Tag Archives: what is a jumper

Holey Woolly Jumper in need of mending

New craft project: Mending a woolly jumper

When should a woolly jumper be classed as ‘worn out’? Wool is an amazing natural fibre. It really is very resilient. But, whatever the fibre, wear and tear on a garment can take its toll. That’s where my jumper’s at right now – gardening, woodwork, blackberry-picking and countless other outdoor adventures have all left their marks. It was time to consider my jumper’s future.

‘… but, hang on a minute!’ I hear you ask. ‘What do you mean, a ‘jumper’?’
Oh, dear! There’s our good old English language again, confusing people!

Being from northern England, when I say ‘jumper’, I mean a long sleeved garment that you pull over your head and wear over the top of a shirt to keep warm. Depending on where you live, you may call it a ‘sweater’, or a ‘pull-over’ or even a ‘jersey’! Don’t you just love English – why have one word when you can have at least four different words for the same garment?! 🙂

My well-worn woolly jumper in need of some mending
My well-worn woolly jumper in need of some mending

You may be casting your eyes over this threadbare garment and thinking, ‘Isn’t it time that sad excuse for a sweater was recycled or maybe consigned to a dog basket?’
‘OH-H-H NO-O-O!’ I’d cry! ‘I am very attached to my red woolly jumper!’

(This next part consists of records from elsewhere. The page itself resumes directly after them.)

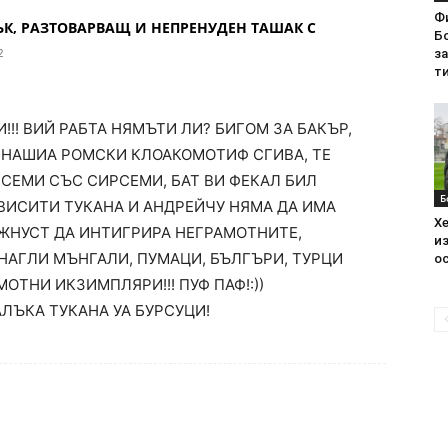
Ф
НЪК, РАЗТОВАРВАЩ И НЕПРЕНУДЕН ТАШАК С
Бо
2
з
ти
!! ВИЙ РАБТА НЯМЪТИ ЛИ? БИГОМ ЗА БАКЪР,
! НАШИА РОМСКИ КЛОАКОМОТИФ СГИВА, ТЕ
СЕМИ СЪС СИРСЕМИ, БАТ ВИ ФЕКАЛ БИЛ
Б
ВИСИТИ ТУКАНА И АНДРЕЙЧУ НЯМА ДА ИМА
Хе
ЖНУСТ ДА ИНТИГРИРА НЕГРАМОТНИТЕ,
из
НАГЛИ МЪНГАЛИ, ПУМАЦИ, БЪЛГЪРИ, ТУРЦИ
ос
ТНИ ИКЗИМПЛЯРИ!!! ПУФ ПАФ!:))
ЛЪКА ТУКАНА УА БУРСУЦИ!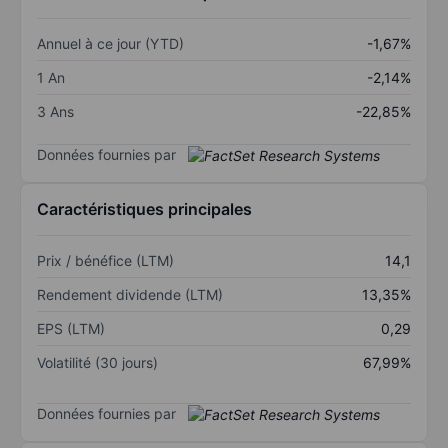
Annuel à ce jour (YTD)
-1,67%
1 An
-2,14%
3 Ans
-22,85%
Données fournies par
Caractéristiques principales
Prix / bénéfice (LTM)
14,1
Rendement dividende (LTM)
13,35%
EPS (LTM)
0,29
Volatilité (30 jours)
67,99%
Données fournies par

I admit, my poor old jumper is well-worn, but I believe there’s life in that old woolly yet! So, to improve its aesthetic qualities – and to reduce its ventilation qualities 😉 – I have decided to give it a pre-winter make-over. I’m going to share the process as I go, so if you too have a well-loved woolly garment in need of some ‘ventilation reduction’, feel free to glean some tips and tricks.

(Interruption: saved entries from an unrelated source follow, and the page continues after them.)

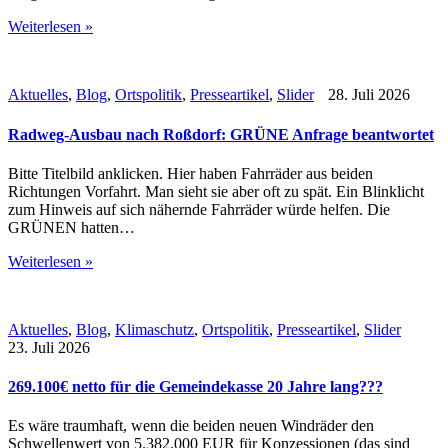
Weiterlesen »
Aktuelles
,
Blog
,
Ortspolitik
,
Presseartikel
,
Slider
28. Juli 2026
Radweg-Ausbau nach Roßdorf: GRÜNE Anfrage beantwortet
Bitte Titelbild anklicken. Hier haben Fahrräder aus beiden
Richtungen Vorfahrt. Man sieht sie aber oft zu spät. Ein Blinklicht
zum Hinweis auf sich nähernde Fahrräder würde helfen. Die
GRÜNEN hatten…
Weiterlesen »
Aktuelles
,
Blog
,
Klimaschutz
,
Ortspolitik
,
Presseartikel
,
Slider
23. Juli 2026
269.100€ netto für die Gemeindekasse 20 Jahre lang???
Es wäre traumhaft, wenn die beiden neuen Windräder den
Schwellenwert von 5.382.000 EUR für Konzessionen (das sind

I started by taking a close look at the parts of my jumper that were showing serious signs of wear. From my analysis I then came up with a to-do list.

Mending a Woolly Jumper - my to-do list
Task 1 of my new craft project: make a plan

When I examined my jumper, I found there were four holes of varying sizes and each has a ‘ladder’ run (where the knitting has come undone) that will need attention too. The lower edge of the jumper is looking quite frayed in places, so this will also need remedying.

My next task is to consider the yarns and methods I will choose to mend my woolly jumper. I have previously darned a hole in my jumper. The darn remains solidly intact, but the hole has subsequently extended to one side of the darn. For this renovation project, I am currently contemplating creating patches and am trying out some ideas to see what I prefer. I will post more on this thrifty mending project soon.